Das Wochenende lief ok, aber Marie war weiterhin sehr in ihrer Welt mit Wutanfällen und wenig gemeinsamen Spiel. Also entschied ich mich, auch an den folgenden Tagen außer den Therapien nichts zu planen und Marie für sich zu lassen. Nach der Kita ging Marie also sofort in ihr Zimmer, nahm sich ihre Musikbox und hörte Musik. Sie blieb jedoch nicht bei einem Lied, sondern spulte vor und zurück, es schien ihr fast egal, welches Lied eigentlich lief. Ich erkundigte mich immer wieder, ob sie dies oder jenes machen wollte, bekam aber selten eine Antwort. Auch die Mahlzeiten waren schwierig, an unser gemeinsames Abendritual war schon gar nicht zu denken. Nur wenn Marie abends im Bett lag, wollte sie lange Händchen halten und gestreichelt werden.

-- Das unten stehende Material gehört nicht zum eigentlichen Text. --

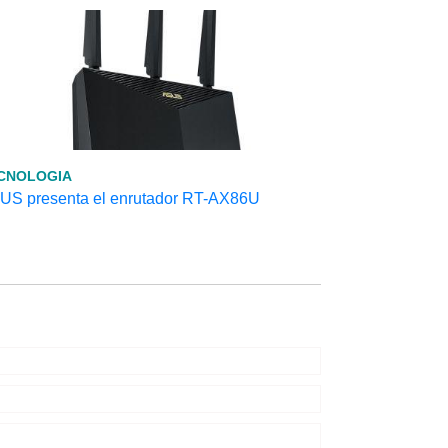
CNOLOGIA
US presenta el enrutador RT-AX86U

So ging es weiter. Ich schwankte zwischen so viel Mitgefühl, dass ich hätte weinen können, gemischt mit Ärger über das Chaos durch durch die Gegend geworfene Gegenstände und die Kratzer, die sie mir und Paula verpasste und Angst, wann (und ob!) das wieder aufhört. Und dann kam es mir: Das Problem ist die Struktur! 

Freiraum kann auch Stress sein

Natürlich war es sinnvoll und wichtig einen Gang runterzuschalten. Alleine schon um Maries Gefühlen Platz zu machen. Aber was wir dabei übersehen hatten, war, dass sie mit zu viel freier Zeit auch überfordert ist. Es war zwar gut gemeint, sie in ihr Zimmer gehen zu lassen, aber wenn sie so in ihrer Welt ist, fällt es ihr noch schwerer ihre Bedürfnisse auszudrücken. Hunger? Durst? Müdigkeit? Da wir gerade erst mit Bildkarten beginnen, ist auch der visuelle Kommunikationsweg noch ein schwieriger.

Ich fing also an, wieder unsere alte Struktur aufzubauen: Nach der Kita in den Hochstuhl, etwas Kleines essen. Anschließend direkt Puzzle und Malen am Tisch. Danach: durch die Wohnung rennen. (Die ersten Tage wollte sie alleine, später durfte ich wieder mitmachen). Die Musikbox verstecken und später für begrenzte Zeiträume wieder hervorholen. Raus gehen, auf unseren Lieblingsspielplatz. Tauben beobachten. Nach und nach kamen wir wieder in unseren Alltagstrott und Marie wurde fröhlicher. Das Hauen blieb, wir übten die Stop-Gebärde und eine Geste zur Entschuldigung.

Vielleicht war es die Zeit, die uns geholfen hat. Sicherlich auch die Ruhe, das liebevolle Beobachten. Ich glaube aber auch, dass wenn ich Marie nicht aktiv an die Hand genommen hätte und sie zurück in ihre Struktur gebracht hätte, es schlimmer geworden wäre. In jedem Fall habe ich gelernt, dass wir einen Mittelweg zwischen Auszeit einerseits und festgelegter Struktur andererseits finden müssen.